• WORK TO COMPLETE:
Answer these from the Exodus commentary:
1. How many days did the Israelites travel without fresh water before reaching Marah?
2. How many springs and palm trees does the commentary give for Elim?
3. Who brings Aaron back into the story?

Monday, December 5, 2011

Women of the Word


Exodus 15:22 – 16:26

             Having successfully escaped from the Egyptian army, Moses and the Israelites start their journey to the land that God has promised them.  So far, in this story, four things have happened to the Hebrews:

1.      Deliverance from slavery and exile

2.      Grace – their redemption is out of God’s pure grace

3.      Claim – God claims them for His own

4.      Law – a “precept and rule of life.”  This fourth item is a later, but important, insertion mirroring part of the ten commandments: “obey the Lord your God . . . listen to his commands and keep all his statutes.” (15:26)

The journey throughout Exodus is going to be one of ongoing testing and teaching.  The testing starts immediately when the Israelites, after traveling for three days without fresh water arrive at Marah, a way station in the wilderness, and find the water too bitter to drink.  They cry to Moses; he cries to the Lord; the Lord shows Moses a way to sweeten the water, and the first crisis is solved.  Temporarily satisfied, they arrive at Elim, described poetically as a place of 12 springs and 70 palm trees (12 being a magic number and 70 a multiple of the number of completeness).

            Alas, the Israelites’ serendipity is short-lived.  After leaving Elim, they find themselves deep in the wilderness of Sin (Syn) with their rations depleted.  They complain to Moses and Aaron (who is brought back into the story by the P writer) that it would have been better to have died in Egypt where, at least, they had “fleshpots and plenty of bread to eat!  But you have brought us out into this wilderness to . . . starve to death.” (16:4)

• RECORDS:

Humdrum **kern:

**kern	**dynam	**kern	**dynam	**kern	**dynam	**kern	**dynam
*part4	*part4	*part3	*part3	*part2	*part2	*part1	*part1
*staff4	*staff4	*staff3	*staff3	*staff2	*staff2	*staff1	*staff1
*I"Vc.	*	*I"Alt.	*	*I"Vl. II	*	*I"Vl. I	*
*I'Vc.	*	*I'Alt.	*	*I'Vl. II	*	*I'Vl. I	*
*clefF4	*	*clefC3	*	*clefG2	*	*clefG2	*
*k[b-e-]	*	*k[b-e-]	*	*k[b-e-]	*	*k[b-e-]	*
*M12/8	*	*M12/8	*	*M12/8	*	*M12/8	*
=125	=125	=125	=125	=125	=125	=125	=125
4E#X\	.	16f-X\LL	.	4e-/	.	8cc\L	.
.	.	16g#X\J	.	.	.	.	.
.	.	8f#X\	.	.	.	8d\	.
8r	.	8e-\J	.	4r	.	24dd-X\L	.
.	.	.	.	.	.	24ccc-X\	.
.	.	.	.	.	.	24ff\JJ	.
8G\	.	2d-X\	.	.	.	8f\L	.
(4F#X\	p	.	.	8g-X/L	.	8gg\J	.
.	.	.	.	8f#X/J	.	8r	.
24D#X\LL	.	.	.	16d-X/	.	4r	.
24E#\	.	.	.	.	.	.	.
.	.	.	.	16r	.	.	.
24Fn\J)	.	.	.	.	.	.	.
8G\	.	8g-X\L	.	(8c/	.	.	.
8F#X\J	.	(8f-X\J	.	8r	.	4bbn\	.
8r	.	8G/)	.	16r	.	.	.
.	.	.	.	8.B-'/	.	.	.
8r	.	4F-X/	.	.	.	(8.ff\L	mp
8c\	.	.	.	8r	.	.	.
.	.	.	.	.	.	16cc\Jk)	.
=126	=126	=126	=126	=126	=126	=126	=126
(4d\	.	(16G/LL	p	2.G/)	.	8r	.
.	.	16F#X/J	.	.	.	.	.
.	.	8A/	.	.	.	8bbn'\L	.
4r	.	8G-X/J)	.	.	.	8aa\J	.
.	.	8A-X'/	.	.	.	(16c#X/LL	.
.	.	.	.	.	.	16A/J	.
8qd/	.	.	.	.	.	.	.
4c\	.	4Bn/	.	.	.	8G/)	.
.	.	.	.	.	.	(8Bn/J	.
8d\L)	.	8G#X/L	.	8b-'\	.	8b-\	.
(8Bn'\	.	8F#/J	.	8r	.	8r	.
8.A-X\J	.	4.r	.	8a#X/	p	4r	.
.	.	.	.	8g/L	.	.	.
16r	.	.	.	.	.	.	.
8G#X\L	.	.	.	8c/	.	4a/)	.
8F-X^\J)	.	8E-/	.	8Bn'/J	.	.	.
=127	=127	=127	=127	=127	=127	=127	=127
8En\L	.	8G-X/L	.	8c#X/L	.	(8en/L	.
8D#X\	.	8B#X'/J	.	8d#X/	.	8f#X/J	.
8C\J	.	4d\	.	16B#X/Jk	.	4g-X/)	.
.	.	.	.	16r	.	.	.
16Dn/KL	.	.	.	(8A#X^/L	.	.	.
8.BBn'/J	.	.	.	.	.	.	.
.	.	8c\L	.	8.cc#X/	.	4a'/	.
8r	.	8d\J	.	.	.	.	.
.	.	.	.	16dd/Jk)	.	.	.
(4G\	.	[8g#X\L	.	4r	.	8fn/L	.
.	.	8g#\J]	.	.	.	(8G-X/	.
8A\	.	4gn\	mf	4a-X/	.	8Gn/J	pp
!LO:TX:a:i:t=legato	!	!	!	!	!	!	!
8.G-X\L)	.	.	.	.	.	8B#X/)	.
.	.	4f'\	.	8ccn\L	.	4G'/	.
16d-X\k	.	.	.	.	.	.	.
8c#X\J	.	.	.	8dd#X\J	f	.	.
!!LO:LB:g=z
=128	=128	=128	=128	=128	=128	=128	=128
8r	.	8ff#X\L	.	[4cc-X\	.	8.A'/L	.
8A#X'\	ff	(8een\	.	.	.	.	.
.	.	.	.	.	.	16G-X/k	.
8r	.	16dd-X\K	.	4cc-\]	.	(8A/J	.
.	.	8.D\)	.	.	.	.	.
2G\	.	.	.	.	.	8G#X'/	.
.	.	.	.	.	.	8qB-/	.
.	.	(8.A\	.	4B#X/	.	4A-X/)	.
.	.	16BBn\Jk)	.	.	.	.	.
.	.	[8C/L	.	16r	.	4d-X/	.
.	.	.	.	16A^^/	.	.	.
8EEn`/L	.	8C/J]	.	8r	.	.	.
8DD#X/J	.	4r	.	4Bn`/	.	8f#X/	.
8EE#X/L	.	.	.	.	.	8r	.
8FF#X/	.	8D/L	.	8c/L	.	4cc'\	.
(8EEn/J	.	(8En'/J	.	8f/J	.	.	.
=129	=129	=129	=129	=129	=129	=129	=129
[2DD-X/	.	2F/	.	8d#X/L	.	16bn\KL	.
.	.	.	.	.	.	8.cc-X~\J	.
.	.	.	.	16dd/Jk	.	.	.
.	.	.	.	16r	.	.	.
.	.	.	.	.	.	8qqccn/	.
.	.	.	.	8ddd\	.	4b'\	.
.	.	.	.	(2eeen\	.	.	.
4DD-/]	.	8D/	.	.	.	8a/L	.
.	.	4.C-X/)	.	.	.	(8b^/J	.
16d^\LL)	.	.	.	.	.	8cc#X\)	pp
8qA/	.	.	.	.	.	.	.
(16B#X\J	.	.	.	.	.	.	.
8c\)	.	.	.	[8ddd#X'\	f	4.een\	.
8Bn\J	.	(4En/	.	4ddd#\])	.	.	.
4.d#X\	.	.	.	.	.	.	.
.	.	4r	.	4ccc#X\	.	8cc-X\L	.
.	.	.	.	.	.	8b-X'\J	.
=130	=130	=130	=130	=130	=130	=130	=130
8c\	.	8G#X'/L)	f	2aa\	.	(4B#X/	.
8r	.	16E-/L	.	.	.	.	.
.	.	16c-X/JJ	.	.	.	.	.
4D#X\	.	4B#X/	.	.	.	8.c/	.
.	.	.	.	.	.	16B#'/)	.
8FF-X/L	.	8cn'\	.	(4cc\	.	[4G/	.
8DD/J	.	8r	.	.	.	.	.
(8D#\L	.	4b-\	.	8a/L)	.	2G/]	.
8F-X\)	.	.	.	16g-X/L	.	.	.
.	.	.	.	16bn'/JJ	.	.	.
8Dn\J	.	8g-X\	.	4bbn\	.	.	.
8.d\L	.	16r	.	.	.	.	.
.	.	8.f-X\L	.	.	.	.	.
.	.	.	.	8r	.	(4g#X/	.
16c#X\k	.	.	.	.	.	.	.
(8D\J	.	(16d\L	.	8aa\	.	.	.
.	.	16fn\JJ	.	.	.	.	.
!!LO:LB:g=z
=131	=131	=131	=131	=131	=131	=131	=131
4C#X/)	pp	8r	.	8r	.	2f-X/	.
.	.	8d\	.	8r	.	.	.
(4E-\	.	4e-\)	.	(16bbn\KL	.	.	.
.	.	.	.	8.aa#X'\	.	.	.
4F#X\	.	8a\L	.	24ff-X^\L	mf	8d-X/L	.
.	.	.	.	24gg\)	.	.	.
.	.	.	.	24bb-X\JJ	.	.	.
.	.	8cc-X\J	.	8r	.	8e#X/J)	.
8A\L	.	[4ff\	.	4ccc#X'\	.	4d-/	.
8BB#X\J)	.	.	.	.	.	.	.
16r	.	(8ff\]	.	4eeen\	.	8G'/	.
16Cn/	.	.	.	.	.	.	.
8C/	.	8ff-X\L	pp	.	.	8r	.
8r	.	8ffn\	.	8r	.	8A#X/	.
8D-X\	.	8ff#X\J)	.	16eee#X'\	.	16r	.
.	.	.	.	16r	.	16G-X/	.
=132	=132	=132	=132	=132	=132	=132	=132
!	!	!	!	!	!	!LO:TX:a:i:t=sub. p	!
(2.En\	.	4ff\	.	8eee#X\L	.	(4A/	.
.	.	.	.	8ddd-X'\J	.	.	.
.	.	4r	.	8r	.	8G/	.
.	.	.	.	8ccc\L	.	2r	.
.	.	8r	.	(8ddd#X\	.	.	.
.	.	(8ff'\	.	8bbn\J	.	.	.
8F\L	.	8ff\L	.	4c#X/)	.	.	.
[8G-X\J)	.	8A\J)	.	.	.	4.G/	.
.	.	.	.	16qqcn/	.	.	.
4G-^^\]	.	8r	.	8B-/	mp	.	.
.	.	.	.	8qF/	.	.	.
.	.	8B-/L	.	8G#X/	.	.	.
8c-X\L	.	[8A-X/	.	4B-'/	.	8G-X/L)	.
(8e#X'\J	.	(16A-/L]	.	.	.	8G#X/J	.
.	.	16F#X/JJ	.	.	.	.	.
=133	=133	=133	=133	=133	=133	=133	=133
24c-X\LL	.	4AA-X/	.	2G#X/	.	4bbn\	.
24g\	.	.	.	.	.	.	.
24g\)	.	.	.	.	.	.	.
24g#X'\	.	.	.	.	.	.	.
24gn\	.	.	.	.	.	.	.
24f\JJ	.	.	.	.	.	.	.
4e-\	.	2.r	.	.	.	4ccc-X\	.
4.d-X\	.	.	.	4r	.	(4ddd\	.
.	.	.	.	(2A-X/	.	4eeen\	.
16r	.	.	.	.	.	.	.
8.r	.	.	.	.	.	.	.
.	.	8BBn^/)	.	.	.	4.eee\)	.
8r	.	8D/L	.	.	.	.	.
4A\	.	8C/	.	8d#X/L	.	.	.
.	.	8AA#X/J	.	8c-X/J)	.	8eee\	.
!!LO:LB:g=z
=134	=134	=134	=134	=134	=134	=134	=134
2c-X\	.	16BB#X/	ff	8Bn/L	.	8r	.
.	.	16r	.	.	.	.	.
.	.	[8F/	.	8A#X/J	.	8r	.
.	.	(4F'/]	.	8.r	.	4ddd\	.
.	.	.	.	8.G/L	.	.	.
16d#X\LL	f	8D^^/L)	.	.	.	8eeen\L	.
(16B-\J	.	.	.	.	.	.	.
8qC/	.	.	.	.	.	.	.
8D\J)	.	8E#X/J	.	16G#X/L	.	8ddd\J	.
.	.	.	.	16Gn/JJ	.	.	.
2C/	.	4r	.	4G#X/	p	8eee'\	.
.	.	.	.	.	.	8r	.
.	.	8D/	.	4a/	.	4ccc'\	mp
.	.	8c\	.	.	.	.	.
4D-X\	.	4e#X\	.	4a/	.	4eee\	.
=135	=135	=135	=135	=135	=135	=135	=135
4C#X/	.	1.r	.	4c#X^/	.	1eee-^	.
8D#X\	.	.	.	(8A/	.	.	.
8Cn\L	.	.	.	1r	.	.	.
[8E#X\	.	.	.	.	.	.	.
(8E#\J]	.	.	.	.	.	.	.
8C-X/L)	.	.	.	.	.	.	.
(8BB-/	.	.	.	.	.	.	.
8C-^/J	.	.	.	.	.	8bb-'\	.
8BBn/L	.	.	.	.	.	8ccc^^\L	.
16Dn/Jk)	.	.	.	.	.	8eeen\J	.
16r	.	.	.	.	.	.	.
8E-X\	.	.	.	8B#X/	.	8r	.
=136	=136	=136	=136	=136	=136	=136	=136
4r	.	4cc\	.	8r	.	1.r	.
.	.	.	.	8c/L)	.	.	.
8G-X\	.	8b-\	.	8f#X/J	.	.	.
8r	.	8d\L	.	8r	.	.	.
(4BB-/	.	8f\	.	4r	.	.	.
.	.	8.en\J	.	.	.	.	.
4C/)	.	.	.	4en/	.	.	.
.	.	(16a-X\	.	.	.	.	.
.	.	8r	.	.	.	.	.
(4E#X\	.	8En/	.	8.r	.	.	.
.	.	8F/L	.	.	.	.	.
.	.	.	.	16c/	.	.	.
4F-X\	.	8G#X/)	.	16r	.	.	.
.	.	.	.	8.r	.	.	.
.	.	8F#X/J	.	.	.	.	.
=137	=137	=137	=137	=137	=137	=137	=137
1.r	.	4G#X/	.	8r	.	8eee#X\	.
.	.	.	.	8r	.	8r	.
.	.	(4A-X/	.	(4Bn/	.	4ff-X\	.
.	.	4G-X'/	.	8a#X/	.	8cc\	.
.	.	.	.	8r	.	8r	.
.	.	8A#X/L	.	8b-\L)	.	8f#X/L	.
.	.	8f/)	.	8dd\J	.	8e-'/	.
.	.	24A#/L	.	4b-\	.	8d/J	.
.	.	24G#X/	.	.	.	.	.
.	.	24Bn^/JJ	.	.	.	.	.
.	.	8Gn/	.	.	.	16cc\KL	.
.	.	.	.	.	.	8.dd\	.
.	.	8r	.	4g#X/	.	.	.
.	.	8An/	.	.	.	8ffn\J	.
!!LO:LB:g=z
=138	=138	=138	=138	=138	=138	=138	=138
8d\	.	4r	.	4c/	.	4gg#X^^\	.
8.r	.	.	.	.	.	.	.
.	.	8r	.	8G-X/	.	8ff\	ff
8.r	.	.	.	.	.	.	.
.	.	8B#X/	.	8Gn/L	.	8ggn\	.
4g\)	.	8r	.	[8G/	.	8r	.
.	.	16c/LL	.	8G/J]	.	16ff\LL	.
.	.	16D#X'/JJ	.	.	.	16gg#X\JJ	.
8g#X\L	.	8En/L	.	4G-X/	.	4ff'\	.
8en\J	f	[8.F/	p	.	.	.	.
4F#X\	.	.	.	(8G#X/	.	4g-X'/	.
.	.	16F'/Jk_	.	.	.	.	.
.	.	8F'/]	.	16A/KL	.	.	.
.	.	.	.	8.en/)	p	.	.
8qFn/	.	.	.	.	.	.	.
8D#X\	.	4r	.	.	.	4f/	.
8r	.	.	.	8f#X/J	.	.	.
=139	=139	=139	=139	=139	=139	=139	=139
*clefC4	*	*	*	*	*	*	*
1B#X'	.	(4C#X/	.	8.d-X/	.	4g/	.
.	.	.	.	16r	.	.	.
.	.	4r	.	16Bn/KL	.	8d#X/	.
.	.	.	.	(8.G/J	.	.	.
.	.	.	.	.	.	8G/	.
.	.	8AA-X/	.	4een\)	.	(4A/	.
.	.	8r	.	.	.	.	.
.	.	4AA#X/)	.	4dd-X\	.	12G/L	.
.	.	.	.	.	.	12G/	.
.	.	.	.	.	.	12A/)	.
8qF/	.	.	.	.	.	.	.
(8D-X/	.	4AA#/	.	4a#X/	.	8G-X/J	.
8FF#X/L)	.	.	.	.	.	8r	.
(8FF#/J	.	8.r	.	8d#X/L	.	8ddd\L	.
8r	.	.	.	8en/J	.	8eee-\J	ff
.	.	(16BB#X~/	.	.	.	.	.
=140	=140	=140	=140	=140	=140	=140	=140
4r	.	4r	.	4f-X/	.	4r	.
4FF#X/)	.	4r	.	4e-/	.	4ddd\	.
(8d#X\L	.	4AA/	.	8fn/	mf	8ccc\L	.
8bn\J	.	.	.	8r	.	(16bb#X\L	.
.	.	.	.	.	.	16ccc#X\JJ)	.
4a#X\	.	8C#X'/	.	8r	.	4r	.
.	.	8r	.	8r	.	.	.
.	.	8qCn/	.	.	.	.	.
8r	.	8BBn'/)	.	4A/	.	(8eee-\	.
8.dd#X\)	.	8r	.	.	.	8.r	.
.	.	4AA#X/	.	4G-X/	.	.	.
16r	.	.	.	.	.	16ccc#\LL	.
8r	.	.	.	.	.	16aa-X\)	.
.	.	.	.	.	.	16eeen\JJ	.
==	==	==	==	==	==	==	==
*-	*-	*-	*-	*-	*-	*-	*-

• FINAL ANSWER:
1. Three days.
2. 12 springs and 70 palm trees.
3. The P writer.